→ **Directions**
Set down the full listing below word for word; pictures stay out of the copy.

Content starts

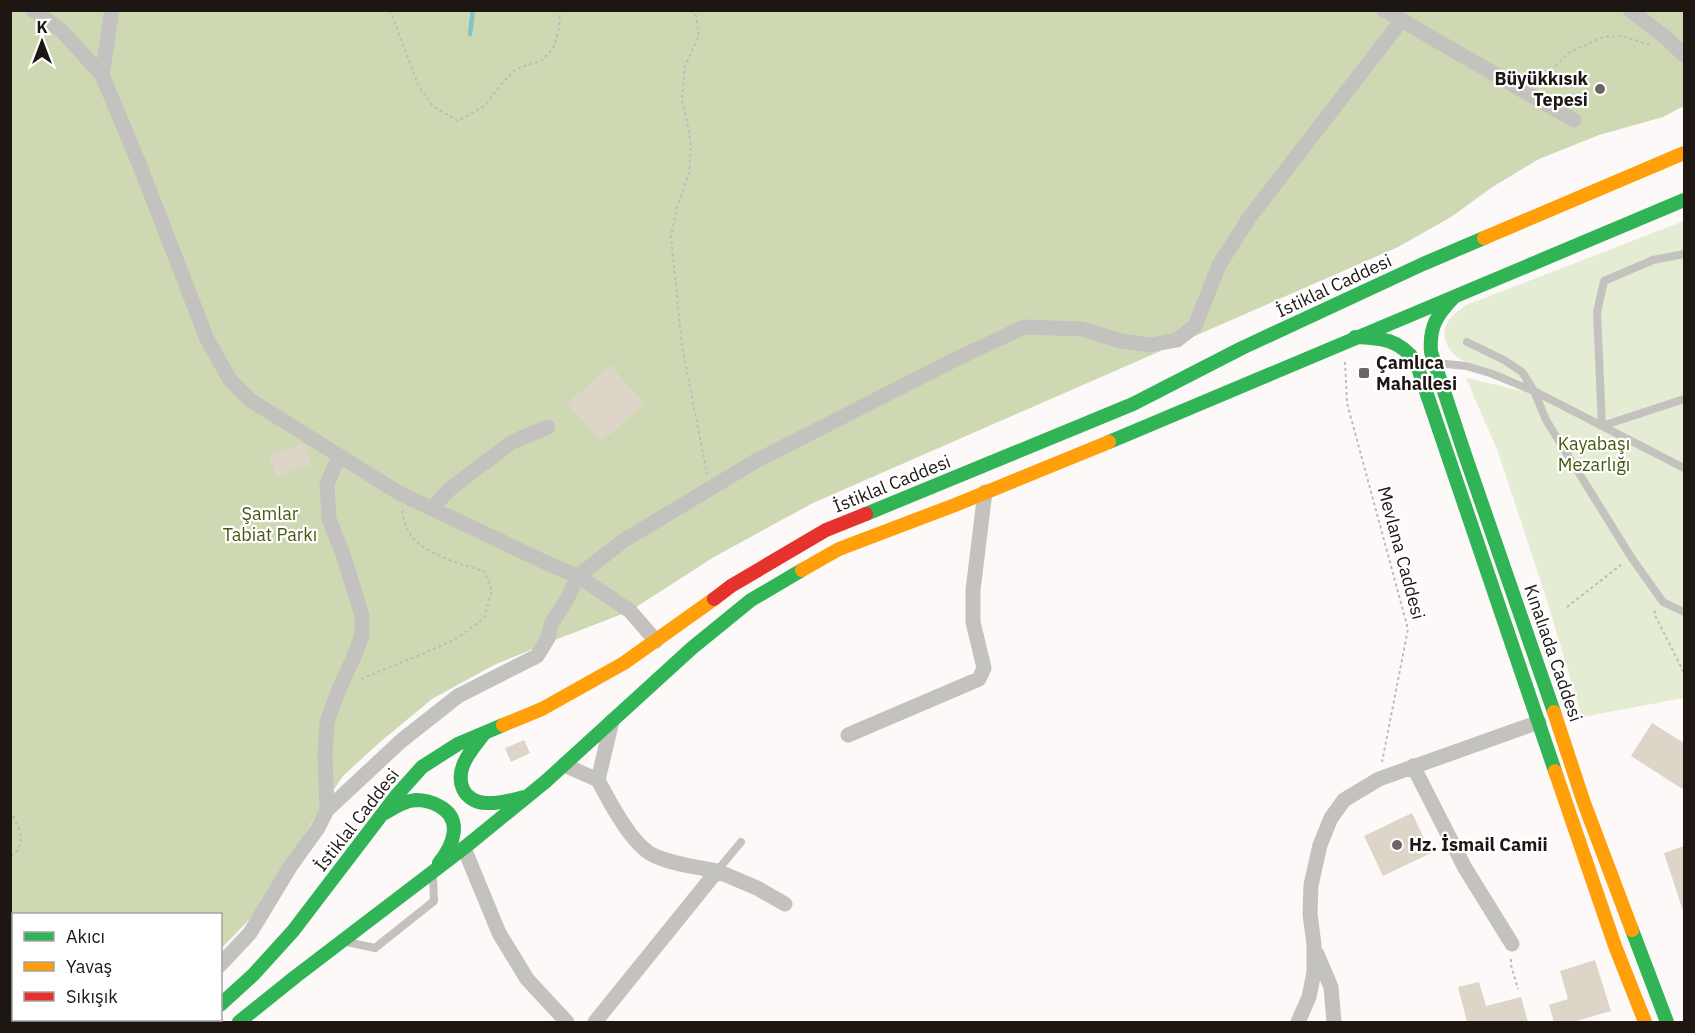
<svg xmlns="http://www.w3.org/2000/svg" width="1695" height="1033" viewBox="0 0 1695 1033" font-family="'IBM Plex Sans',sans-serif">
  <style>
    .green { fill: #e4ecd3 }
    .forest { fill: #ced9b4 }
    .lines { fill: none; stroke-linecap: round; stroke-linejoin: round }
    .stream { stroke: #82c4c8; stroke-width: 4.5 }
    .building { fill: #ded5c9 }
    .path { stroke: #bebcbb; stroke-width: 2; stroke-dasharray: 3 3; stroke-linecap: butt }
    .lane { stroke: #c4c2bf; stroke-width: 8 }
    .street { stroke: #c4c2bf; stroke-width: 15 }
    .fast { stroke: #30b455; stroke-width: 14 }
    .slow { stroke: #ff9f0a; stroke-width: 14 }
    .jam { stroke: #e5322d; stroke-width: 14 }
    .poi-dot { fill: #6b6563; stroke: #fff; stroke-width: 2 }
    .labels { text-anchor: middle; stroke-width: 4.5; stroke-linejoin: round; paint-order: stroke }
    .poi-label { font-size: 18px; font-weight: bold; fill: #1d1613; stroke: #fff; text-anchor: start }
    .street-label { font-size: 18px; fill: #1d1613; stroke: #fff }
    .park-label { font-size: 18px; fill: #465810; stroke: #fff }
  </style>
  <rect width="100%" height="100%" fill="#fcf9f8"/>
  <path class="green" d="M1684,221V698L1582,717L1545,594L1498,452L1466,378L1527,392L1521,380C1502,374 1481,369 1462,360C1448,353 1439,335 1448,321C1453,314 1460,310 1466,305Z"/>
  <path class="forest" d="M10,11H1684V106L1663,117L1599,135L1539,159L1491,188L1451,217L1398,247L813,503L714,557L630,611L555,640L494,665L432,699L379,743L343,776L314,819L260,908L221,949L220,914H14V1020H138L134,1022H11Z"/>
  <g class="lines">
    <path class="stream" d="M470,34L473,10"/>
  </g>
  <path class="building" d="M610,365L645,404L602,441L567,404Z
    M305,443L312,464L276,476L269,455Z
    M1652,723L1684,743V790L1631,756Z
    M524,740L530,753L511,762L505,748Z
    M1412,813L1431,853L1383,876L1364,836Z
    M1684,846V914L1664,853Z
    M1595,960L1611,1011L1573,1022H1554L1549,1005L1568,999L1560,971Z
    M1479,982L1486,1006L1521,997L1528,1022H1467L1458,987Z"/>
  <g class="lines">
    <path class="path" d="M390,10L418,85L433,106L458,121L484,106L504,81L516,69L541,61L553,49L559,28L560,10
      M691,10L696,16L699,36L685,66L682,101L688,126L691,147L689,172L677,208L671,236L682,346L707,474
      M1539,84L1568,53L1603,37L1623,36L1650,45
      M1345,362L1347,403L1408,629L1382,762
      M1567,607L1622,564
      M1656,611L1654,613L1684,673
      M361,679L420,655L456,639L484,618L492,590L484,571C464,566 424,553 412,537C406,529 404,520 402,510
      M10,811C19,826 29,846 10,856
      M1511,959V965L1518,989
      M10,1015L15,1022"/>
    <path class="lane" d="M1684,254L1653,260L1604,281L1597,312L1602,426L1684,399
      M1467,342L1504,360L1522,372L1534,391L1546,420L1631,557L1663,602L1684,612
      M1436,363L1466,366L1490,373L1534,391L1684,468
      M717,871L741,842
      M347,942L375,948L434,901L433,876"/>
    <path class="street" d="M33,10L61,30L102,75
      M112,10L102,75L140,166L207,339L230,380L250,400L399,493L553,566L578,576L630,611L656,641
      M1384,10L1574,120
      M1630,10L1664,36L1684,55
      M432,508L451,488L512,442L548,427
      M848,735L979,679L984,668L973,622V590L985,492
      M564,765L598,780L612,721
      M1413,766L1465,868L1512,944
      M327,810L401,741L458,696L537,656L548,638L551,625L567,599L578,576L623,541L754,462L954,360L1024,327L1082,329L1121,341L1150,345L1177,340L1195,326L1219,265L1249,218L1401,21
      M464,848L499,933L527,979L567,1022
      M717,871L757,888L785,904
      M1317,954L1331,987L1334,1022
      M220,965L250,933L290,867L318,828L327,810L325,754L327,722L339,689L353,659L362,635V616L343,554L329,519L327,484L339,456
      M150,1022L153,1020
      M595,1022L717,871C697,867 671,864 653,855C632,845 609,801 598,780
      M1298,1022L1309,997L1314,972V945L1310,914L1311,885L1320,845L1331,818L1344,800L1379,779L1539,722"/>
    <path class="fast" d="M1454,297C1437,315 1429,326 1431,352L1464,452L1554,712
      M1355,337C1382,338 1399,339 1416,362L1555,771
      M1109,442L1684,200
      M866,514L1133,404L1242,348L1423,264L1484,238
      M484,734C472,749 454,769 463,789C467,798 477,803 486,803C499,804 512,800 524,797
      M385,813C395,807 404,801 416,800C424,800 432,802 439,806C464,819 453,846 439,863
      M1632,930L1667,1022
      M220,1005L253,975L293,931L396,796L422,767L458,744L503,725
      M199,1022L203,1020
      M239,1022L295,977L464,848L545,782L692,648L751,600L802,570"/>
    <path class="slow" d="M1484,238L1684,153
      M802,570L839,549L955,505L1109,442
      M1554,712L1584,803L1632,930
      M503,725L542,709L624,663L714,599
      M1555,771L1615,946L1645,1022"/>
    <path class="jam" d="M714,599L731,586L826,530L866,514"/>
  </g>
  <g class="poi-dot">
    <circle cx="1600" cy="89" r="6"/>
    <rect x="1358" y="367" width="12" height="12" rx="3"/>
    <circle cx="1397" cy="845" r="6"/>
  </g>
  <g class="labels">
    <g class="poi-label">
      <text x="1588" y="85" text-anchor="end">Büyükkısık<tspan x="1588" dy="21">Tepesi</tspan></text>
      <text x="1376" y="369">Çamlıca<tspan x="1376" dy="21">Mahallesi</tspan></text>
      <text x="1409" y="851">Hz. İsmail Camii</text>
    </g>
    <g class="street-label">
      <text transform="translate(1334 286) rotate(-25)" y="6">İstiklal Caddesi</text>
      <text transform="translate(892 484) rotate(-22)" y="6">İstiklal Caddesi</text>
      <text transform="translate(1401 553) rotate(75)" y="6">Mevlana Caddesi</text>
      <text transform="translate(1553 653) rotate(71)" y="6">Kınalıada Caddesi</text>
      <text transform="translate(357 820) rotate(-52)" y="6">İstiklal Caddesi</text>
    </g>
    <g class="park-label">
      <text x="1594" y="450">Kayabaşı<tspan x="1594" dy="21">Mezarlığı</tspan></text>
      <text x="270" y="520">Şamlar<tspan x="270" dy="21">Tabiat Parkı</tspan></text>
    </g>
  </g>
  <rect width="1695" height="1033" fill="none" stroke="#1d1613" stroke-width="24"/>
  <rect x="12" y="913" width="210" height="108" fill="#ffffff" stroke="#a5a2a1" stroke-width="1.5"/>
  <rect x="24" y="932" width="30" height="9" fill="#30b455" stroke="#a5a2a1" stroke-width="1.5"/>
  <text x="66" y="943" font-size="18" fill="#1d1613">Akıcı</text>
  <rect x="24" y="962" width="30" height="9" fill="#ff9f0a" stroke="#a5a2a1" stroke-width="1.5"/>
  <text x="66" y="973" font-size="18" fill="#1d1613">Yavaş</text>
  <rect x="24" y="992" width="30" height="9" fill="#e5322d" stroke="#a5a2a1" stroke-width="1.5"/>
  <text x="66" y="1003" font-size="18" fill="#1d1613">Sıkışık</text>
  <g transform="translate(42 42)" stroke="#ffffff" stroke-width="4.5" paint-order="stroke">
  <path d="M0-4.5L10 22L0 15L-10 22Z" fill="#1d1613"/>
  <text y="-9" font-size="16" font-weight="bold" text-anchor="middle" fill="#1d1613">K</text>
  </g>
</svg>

Content ends

→ **Result**
<svg xmlns="http://www.w3.org/2000/svg" width="1695" height="1033" viewBox="0 0 1695 1033" font-family="'IBM Plex Sans',sans-serif">
  <style>
    .green { fill: #e4ecd3 }
    .forest { fill: #ced9b4 }
    .lines { fill: none; stroke-linecap: round; stroke-linejoin: round }
    .stream { stroke: #82c4c8; stroke-width: 4.5 }
    .building { fill: #ded5c9 }
    .path { stroke: #bebcbb; stroke-width: 2; stroke-dasharray: 3 3; stroke-linecap: butt }
    .lane { stroke: #c4c2bf; stroke-width: 8 }
    .street { stroke: #c4c2bf; stroke-width: 15 }
    .fast { stroke: #30b455; stroke-width: 14 }
    .slow { stroke: #ff9f0a; stroke-width: 14 }
    .jam { stroke: #e5322d; stroke-width: 14 }
    .poi-dot { fill: #6b6563; stroke: #fff; stroke-width: 2 }
    .labels { text-anchor: middle; stroke-width: 4.5; stroke-linejoin: round; paint-order: stroke }
    .poi-label { font-size: 18px; font-weight: bold; fill: #1d1613; stroke: #fff; text-anchor: start }
    .street-label { font-size: 18px; fill: #1d1613; stroke: #fff }
    .park-label { font-size: 18px; fill: #465810; stroke: #fff }
  </style>
  <rect width="100%" height="100%" fill="#fcf9f8"/>
  <path class="green" d="M1684,221V698L1582,717L1545,594L1498,452L1466,378L1527,392L1521,380C1502,374 1481,369 1462,360C1448,353 1439,335 1448,321C1453,314 1460,310 1466,305Z"/>
  <path class="forest" d="M10,11H1684V106L1663,117L1599,135L1539,159L1491,188L1451,217L1398,247L813,503L714,557L630,611L555,640L494,665L432,699L379,743L343,776L314,819L260,908L221,949L220,914H14V1020H138L134,1022H11Z"/>
  <g class="lines">
    <path class="stream" d="M470,34L473,10"/>
  </g>
  <path class="building" d="M610,365L645,404L602,441L567,404Z
    M305,443L312,464L276,476L269,455Z
    M1652,723L1684,743V790L1631,756Z
    M524,740L530,753L511,762L505,748Z
    M1412,813L1431,853L1383,876L1364,836Z
    M1684,846V914L1664,853Z
    M1595,960L1611,1011L1573,1022H1554L1549,1005L1568,999L1560,971Z
    M1479,982L1486,1006L1521,997L1528,1022H1467L1458,987Z"/>
  <g class="lines">
    <path class="path" d="M390,10L418,85L433,106L458,121L484,106L504,81L516,69L541,61L553,49L559,28L560,10
      M691,10L696,16L699,36L685,66L682,101L688,126L691,147L689,172L677,208L671,236L682,346L707,474
      M1539,84L1568,53L1603,37L1623,36L1650,45
      M1345,362L1347,403L1408,629L1382,762
      M1567,607L1622,564
      M1656,611L1654,613L1684,673
      M361,679L420,655L456,639L484,618L492,590L484,571C464,566 424,553 412,537C406,529 404,520 402,510
      M10,811C19,826 29,846 10,856
      M1511,959V965L1518,989
      M10,1015L15,1022"/>
    <path class="lane" d="M1684,254L1653,260L1604,281L1597,312L1602,426L1684,399
      M1467,342L1504,360L1522,372L1534,391L1546,420L1631,557L1663,602L1684,612
      M1436,363L1466,366L1490,373L1534,391L1684,468
      M717,871L741,842
      M347,942L375,948L434,901L433,876"/>
    <path class="street" d="M33,10L61,30L102,75
      M112,10L102,75L140,166L207,339L230,380L250,400L399,493L553,566L578,576L630,611L656,641
      M1384,10L1574,120
      M1630,10L1664,36L1684,55
      M432,508L451,488L512,442L548,427
      M848,735L979,679L984,668L973,622V590L985,492
      M564,765L598,780L612,721
      M1413,766L1465,868L1512,944
      M327,810L401,741L458,696L537,656L548,638L551,625L567,599L578,576L623,541L754,462L954,360L1024,327L1082,329L1121,341L1150,345L1177,340L1195,326L1219,265L1249,218L1401,21
      M464,848L499,933L527,979L567,1022
      M717,871L757,888L785,904
      M1317,954L1331,987L1334,1022
      M220,965L250,933L290,867L318,828L327,810L325,754L327,722L339,689L353,659L362,635V616L343,554L329,519L327,484L339,456
      M150,1022L153,1020
      M595,1022L717,871C697,867 671,864 653,855C632,845 609,801 598,780
      M1298,1022L1309,997L1314,972V945L1310,914L1311,885L1320,845L1331,818L1344,800L1379,779L1539,722"/>
    <path class="fast" d="M1454,297C1437,315 1429,326 1431,352L1464,452L1554,712
      M1355,337C1382,338 1399,339 1416,362L1555,771
      M1109,442L1684,200
      M866,514L1133,404L1242,348L1423,264L1484,238
      M484,734C472,749 454,769 463,789C467,798 477,803 486,803C499,804 512,800 524,797
      M385,813C395,807 404,801 416,800C424,800 432,802 439,806C464,819 453,846 439,863
      M1632,930L1667,1022
      M220,1005L253,975L293,931L396,796L422,767L458,744L503,725
      M199,1022L203,1020
      M239,1022L295,977L464,848L545,782L692,648L751,600L802,570"/>
    <path class="slow" d="M1484,238L1684,153
      M802,570L839,549L955,505L1109,442
      M1554,712L1584,803L1632,930
      M503,725L542,709L624,663L714,599
      M1555,771L1615,946L1645,1022"/>
    <path class="jam" d="M714,599L731,586L826,530L866,514"/>
  </g>
  <g class="poi-dot">
    <circle cx="1600" cy="89" r="6"/>
    <rect x="1358" y="367" width="12" height="12" rx="3"/>
    <circle cx="1397" cy="845" r="6"/>
  </g>
  <g class="labels">
    <g class="poi-label">
      <text x="1588" y="85" text-anchor="end">Büyükkısık<tspan x="1588" dy="21">Tepesi</tspan></text>
      <text x="1376" y="369">Çamlıca<tspan x="1376" dy="21">Mahallesi</tspan></text>
      <text x="1409" y="851">Hz. İsmail Camii</text>
    </g>
    <g class="street-label">
      <text transform="translate(1334 286) rotate(-25)" y="6">İstiklal Caddesi</text>
      <text transform="translate(892 484) rotate(-22)" y="6">İstiklal Caddesi</text>
      <text transform="translate(1401 553) rotate(75)" y="6">Mevlana Caddesi</text>
      <text transform="translate(1553 653) rotate(71)" y="6">Kınalıada Caddesi</text>
      <text transform="translate(357 820) rotate(-52)" y="6">İstiklal Caddesi</text>
    </g>
    <g class="park-label">
      <text x="1594" y="450">Kayabaşı<tspan x="1594" dy="21">Mezarlığı</tspan></text>
      <text x="270" y="520">Şamlar<tspan x="270" dy="21">Tabiat Parkı</tspan></text>
    </g>
  </g>
  <rect width="1695" height="1033" fill="none" stroke="#1d1613" stroke-width="24"/>
  <rect x="12" y="913" width="210" height="108" fill="#ffffff" stroke="#a5a2a1" stroke-width="1.5"/>
  <rect x="24" y="932" width="30" height="9" fill="#30b455" stroke="#a5a2a1" stroke-width="1.5"/>
  <text x="66" y="943" font-size="18" fill="#1d1613">Akıcı</text>
  <rect x="24" y="962" width="30" height="9" fill="#ff9f0a" stroke="#a5a2a1" stroke-width="1.5"/>
  <text x="66" y="973" font-size="18" fill="#1d1613">Yavaş</text>
  <rect x="24" y="992" width="30" height="9" fill="#e5322d" stroke="#a5a2a1" stroke-width="1.5"/>
  <text x="66" y="1003" font-size="18" fill="#1d1613">Sıkışık</text>
  <g transform="translate(42 42)" stroke="#ffffff" stroke-width="4.5" paint-order="stroke">
  <path d="M0-4.5L10 22L0 15L-10 22Z" fill="#1d1613"/>
  <text y="-9" font-size="16" font-weight="bold" text-anchor="middle" fill="#1d1613">K</text>
  </g>
</svg>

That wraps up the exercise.